Concerto rinviato a data da destinarsi

Dalla Rivoluzione alla Perestrojka: la musica in Russia 1917 – 1985 (5° concerto)

Yury Favorin è un giovane pianista moscovita che ha compiuto gli studi nella sua città e poi a Salisburgo e che si è affermato in numerosi concorsi nazionali ed internazionali, come il Regina Elisabetta del Belgio di Bruxelles (2010) e il Concorso Olivier Messiaen di Parigi (2017). La sua carriera lo ha visto collaborare con artisti come P. Boulez, M. Alsop, P. Goodwin, A. Rudin, B. Berezowsky, G. Caussé ecc. Ha dedicato, sia a livello concertistico che discografico, una grande attenzione alla musica pianistica dei compositori russi e sovietici meno conosciuti: al riguardo è stato invitato nel 2017 al ciclo “Piano, 1917, Révolution” di Radio France ed ha inciso numerosi programmi di questo repertorio per l’etichetta Melodiya.

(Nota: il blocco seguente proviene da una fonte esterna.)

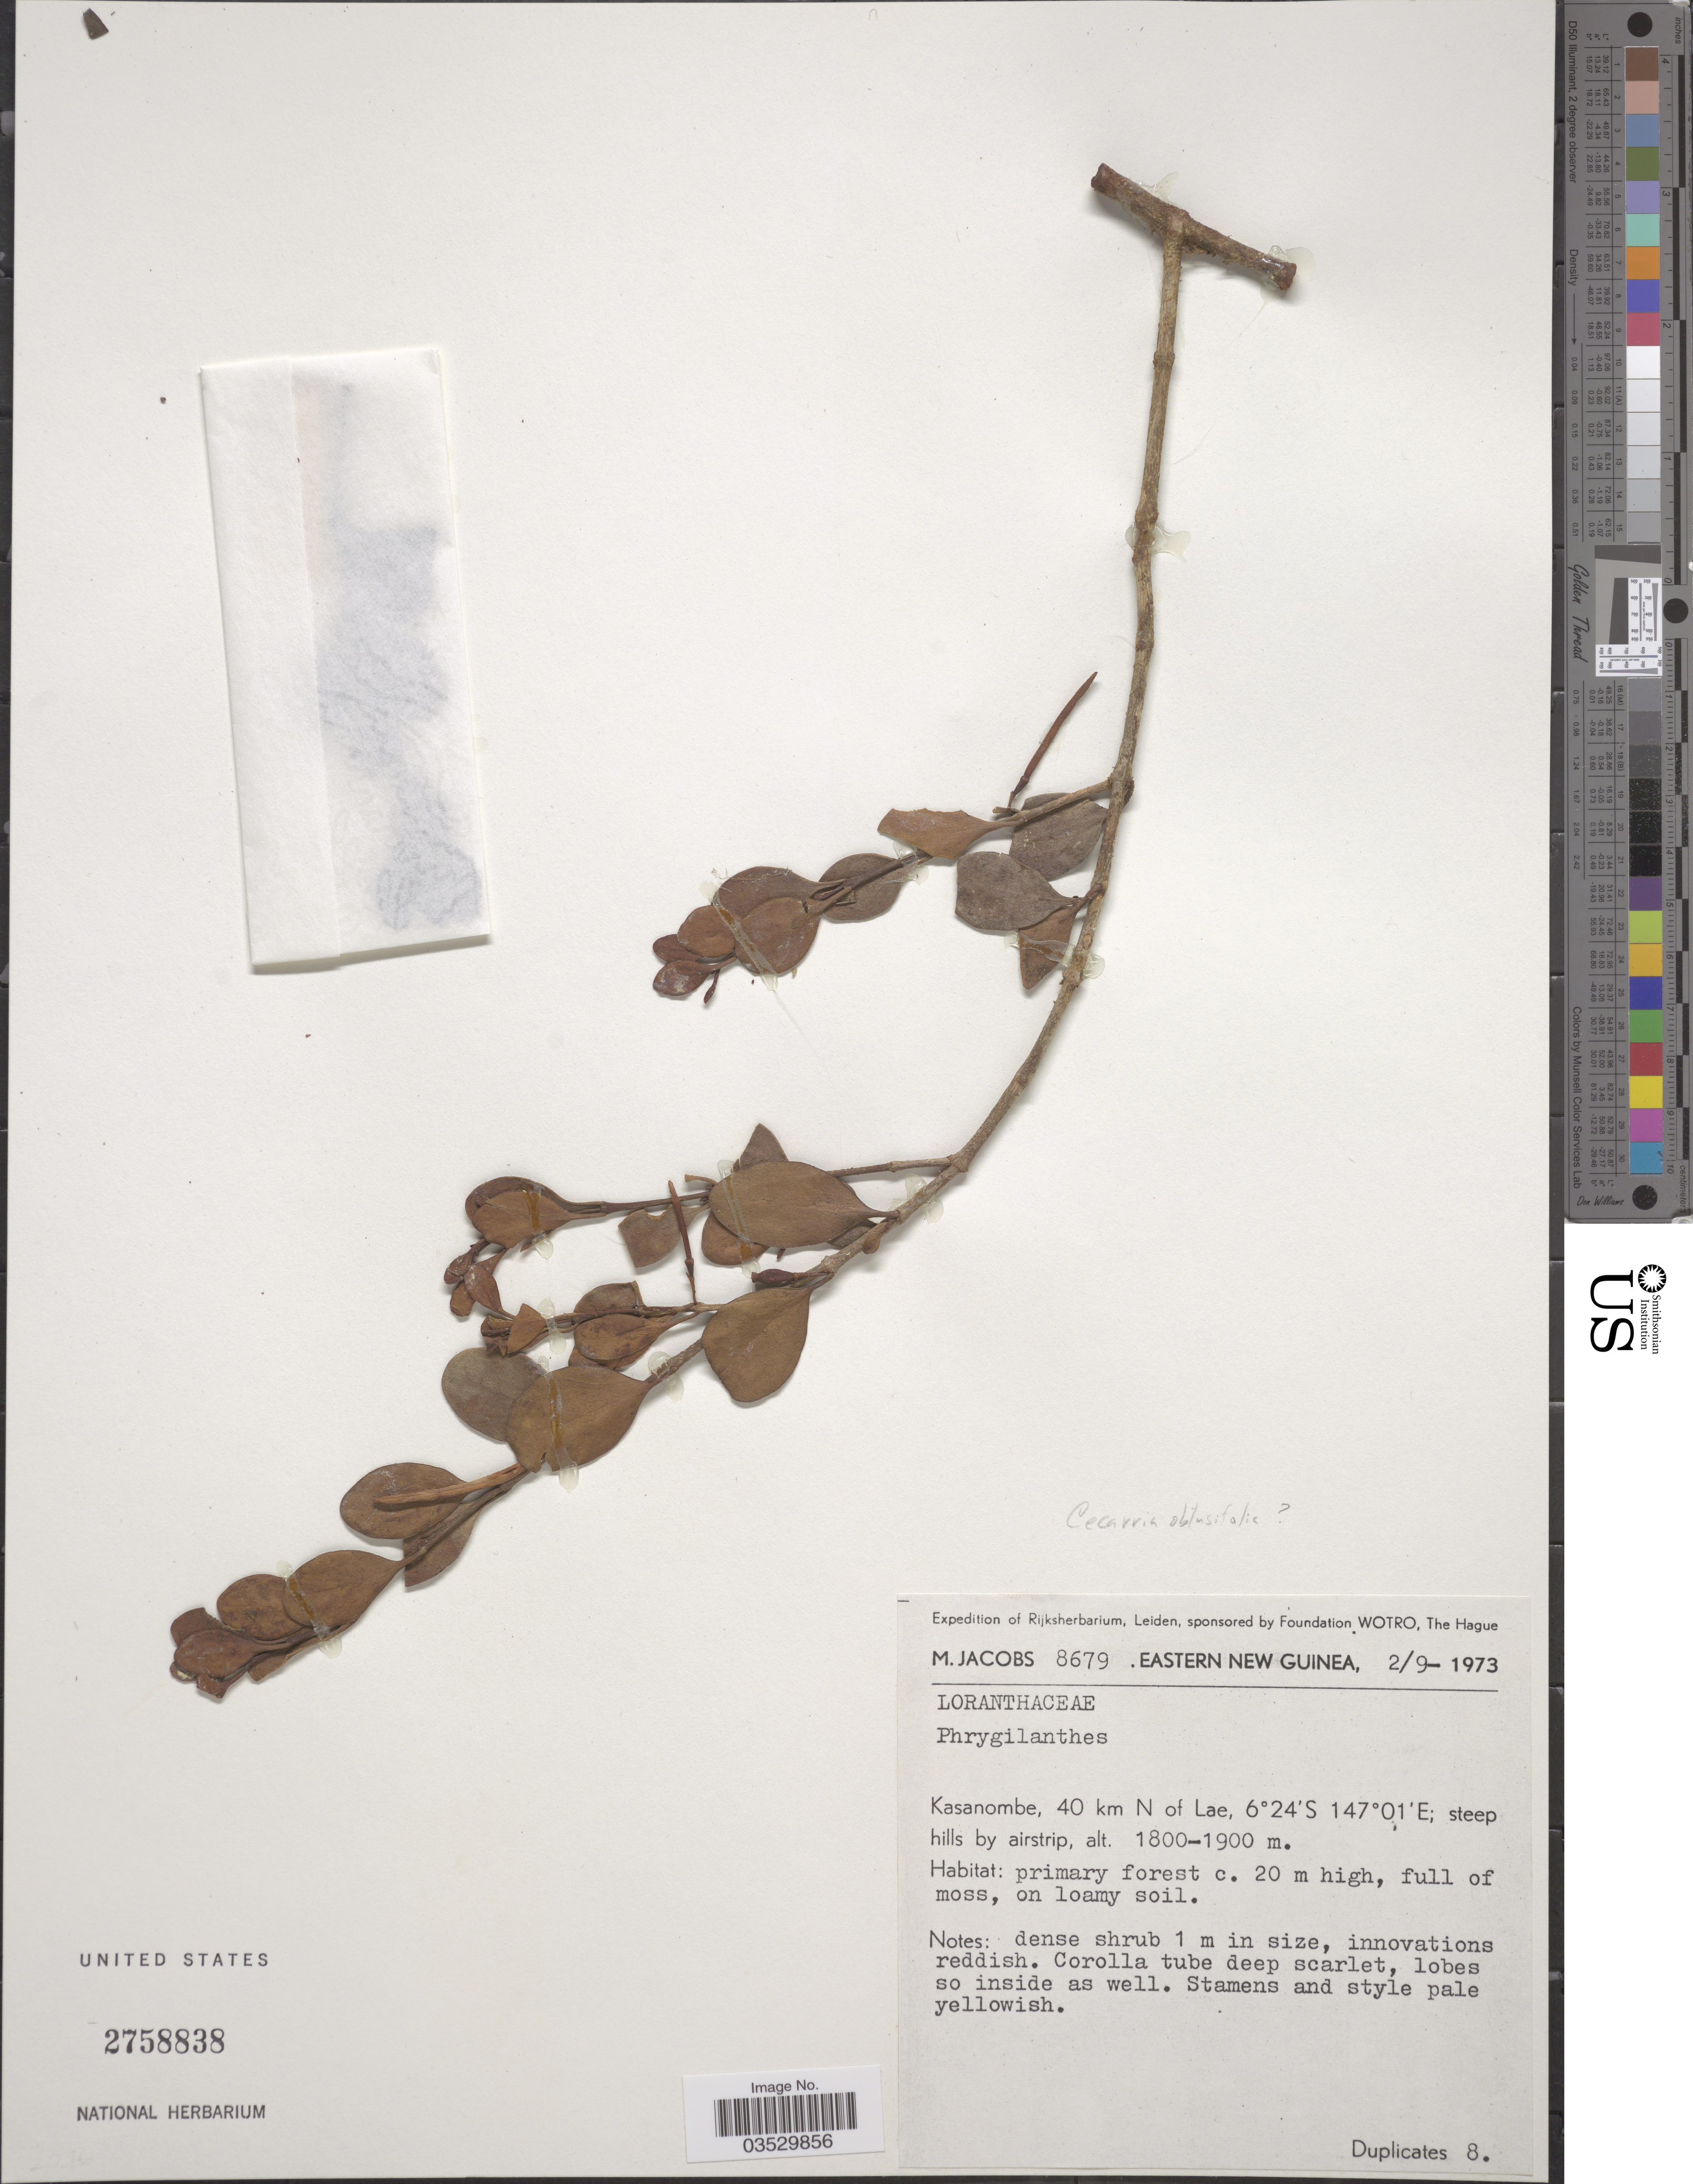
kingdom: Plantae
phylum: Tracheophyta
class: Magnoliopsida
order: Santalales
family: Loranthaceae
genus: Amyema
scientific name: Amyema finisterrae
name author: (Warb.) Danser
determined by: Barlow, B. A.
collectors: M. Jacobs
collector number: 8679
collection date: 1973-09-02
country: Papua New Guinea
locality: Eastern New Guinea. Kasanombe, 40 km N of Lae.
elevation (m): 1800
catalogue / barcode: US 2758838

Il programma offre uno spettro della musica pianistica prima e dopo la Rivoluzione d’ottobre e si collega in tal senso a quello di Polina Pasztircsákdel 28 ottobre: di Prokof’ev e Šostakovič si presentano due opere giovanili, rispettivamente del 1909 e del 1926, mentre la tradizione di Scriabin (Sonata X, 1910-13) rivive in quella di Feinberg (1923). Appartiene invece alla stagione futurista il brano di Lourié (1915) dedicato a Picasso, un brano scritto su una partitura grafica (Lourié fu anche pittore e cambiò il suo nome in Vincent in omaggio a van Gogh). Assolutamente nuovo il nome di Gavriil Popov, che fu uno dei nomi di spicco dell’avanguardia russa e cadde poi sotto l’accusa di formalismo: la sua Grand Suite op. 6 del 1927 combina tratti costruttivistici e neoclassici ed è stilisticamente vicina alla Sonata di Šostakovič.